**Task to complete**
Transcribe every line of text in the material below verbatim, omitting the pictures.

+---+

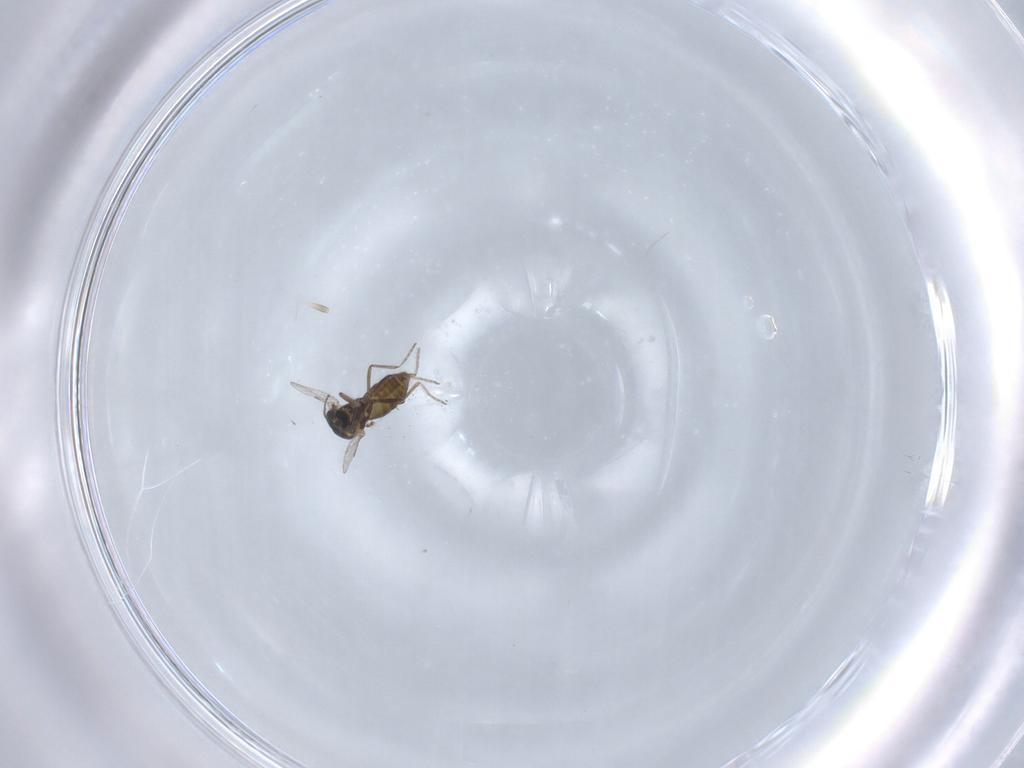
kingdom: Animalia
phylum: Arthropoda
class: Insecta
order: Diptera
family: Ceratopogonidae
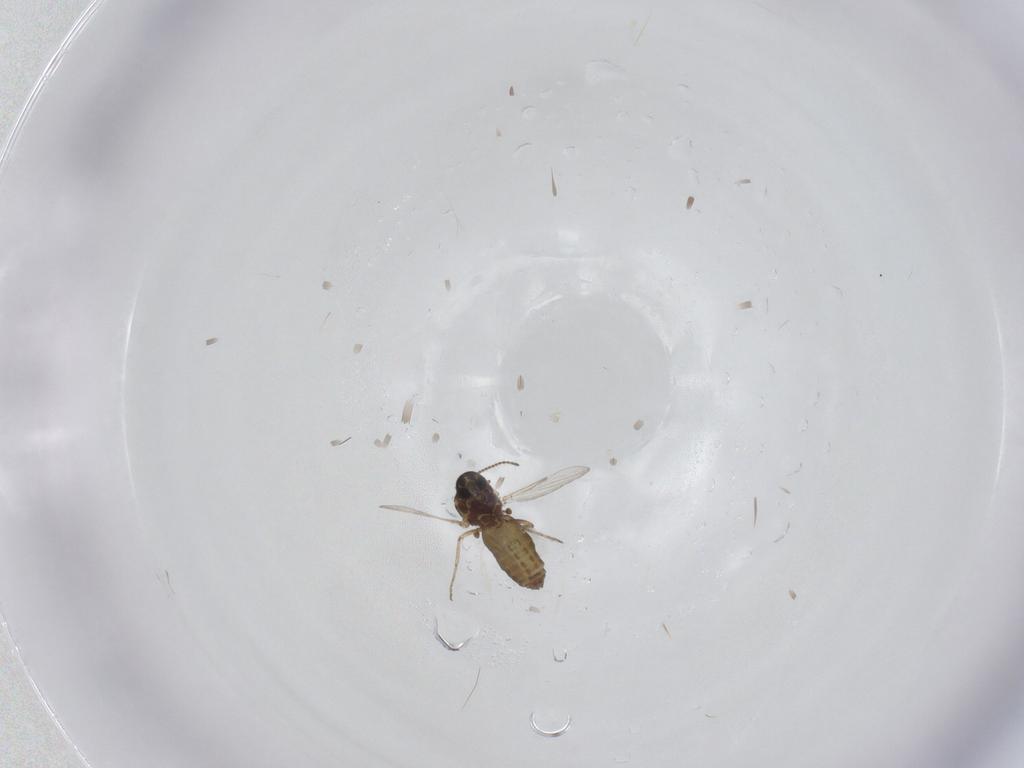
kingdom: Animalia
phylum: Arthropoda
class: Insecta
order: Diptera
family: Ceratopogonidae
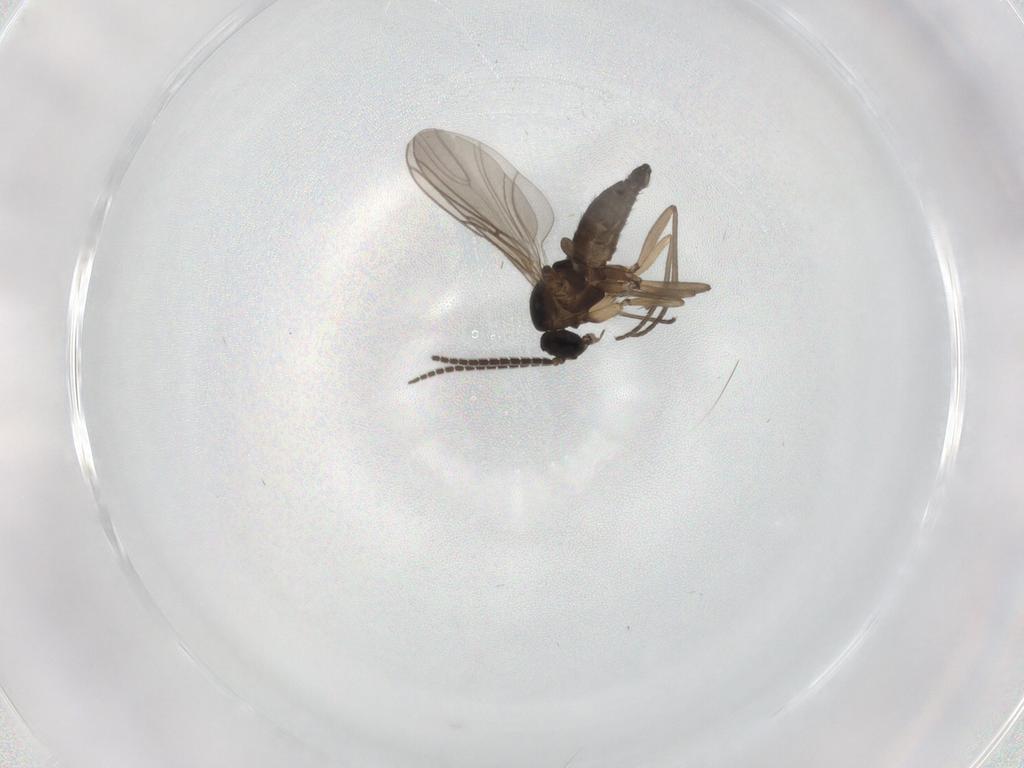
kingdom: Animalia
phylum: Arthropoda
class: Insecta
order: Diptera
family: Sciaridae
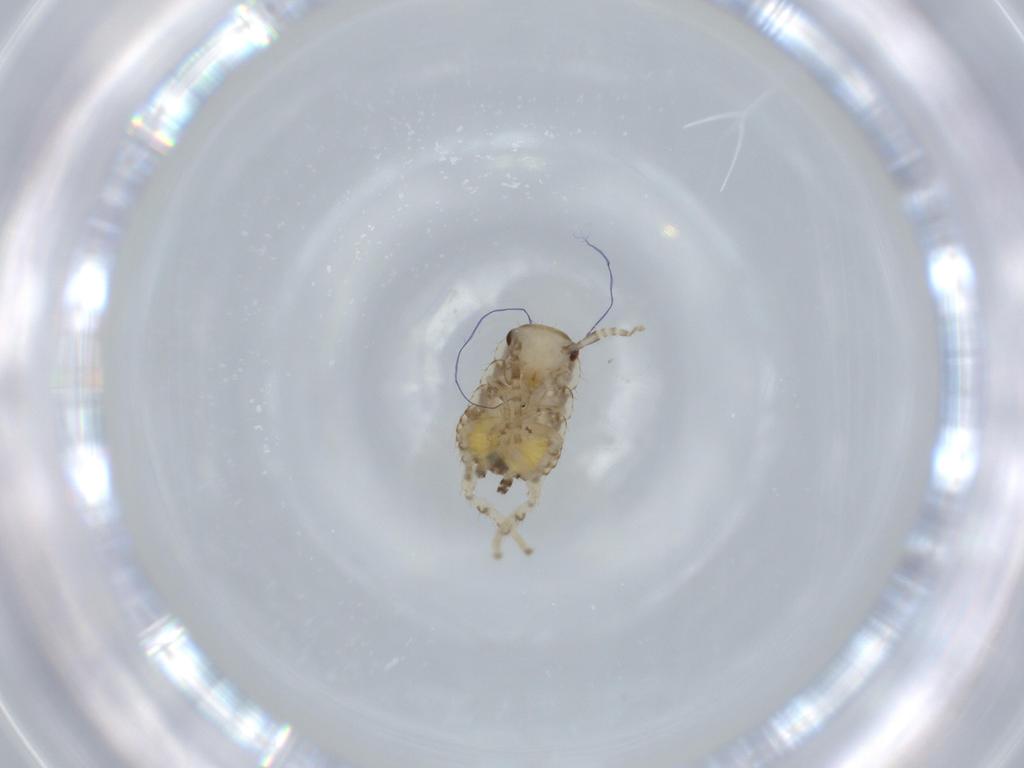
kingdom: Animalia
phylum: Arthropoda
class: Insecta
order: Blattodea
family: Ectobiidae
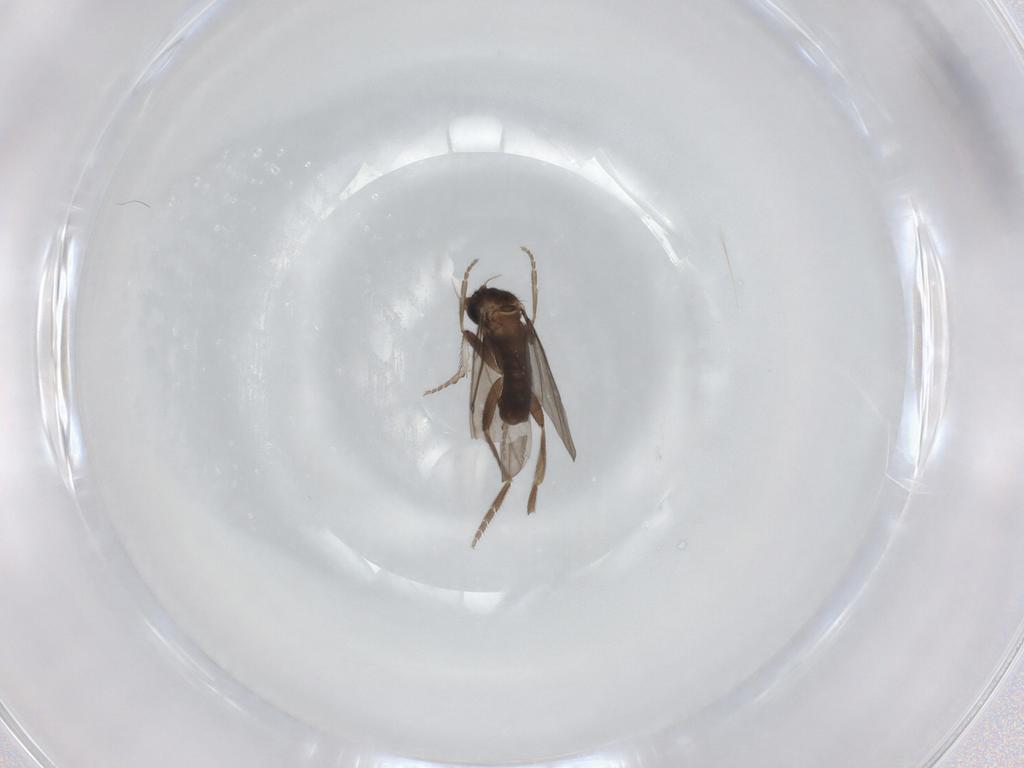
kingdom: Animalia
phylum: Arthropoda
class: Insecta
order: Diptera
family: Phoridae
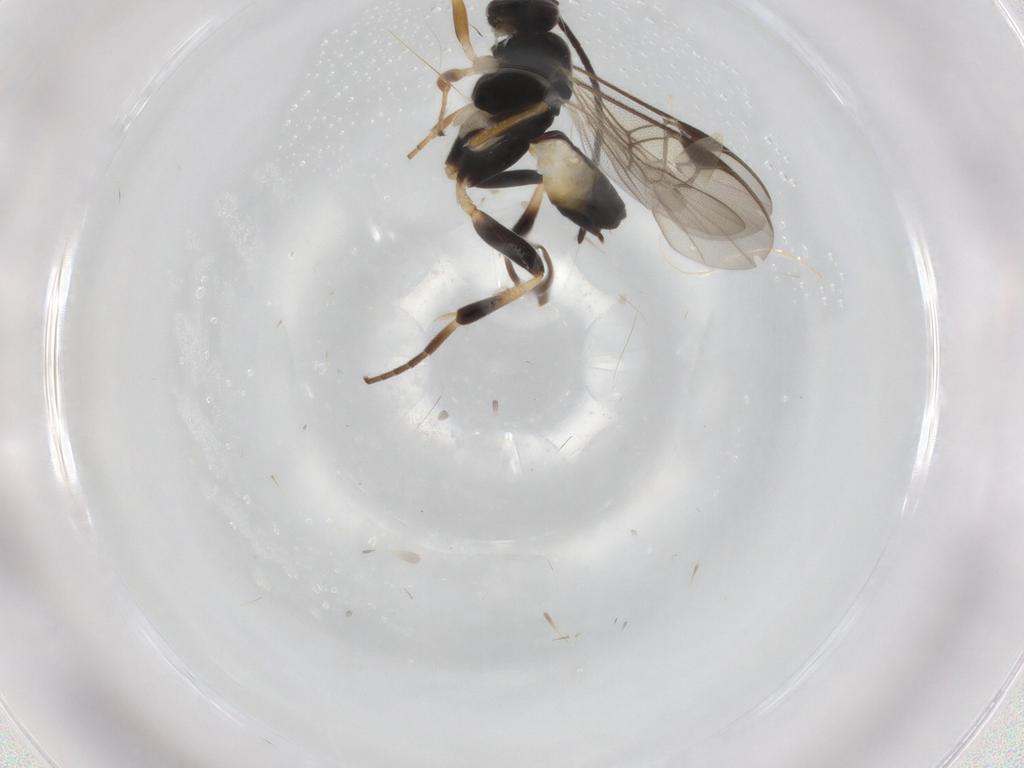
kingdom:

+---+

**Worked answer**
kingdom: Animalia
phylum: Arthropoda
class: Insecta
order: Diptera
family: Ceratopogonidae
kingdom: Animalia
phylum: Arthropoda
class: Insecta
order: Diptera
family: Ceratopogonidae
kingdom: Animalia
phylum: Arthropoda
class: Insecta
order: Diptera
family: Sciaridae
kingdom: Animalia
phylum: Arthropoda
class: Insecta
order: Blattodea
family: Ectobiidae
kingdom: Animalia
phylum: Arthropoda
class: Insecta
order: Diptera
family: Phoridae
kingdom:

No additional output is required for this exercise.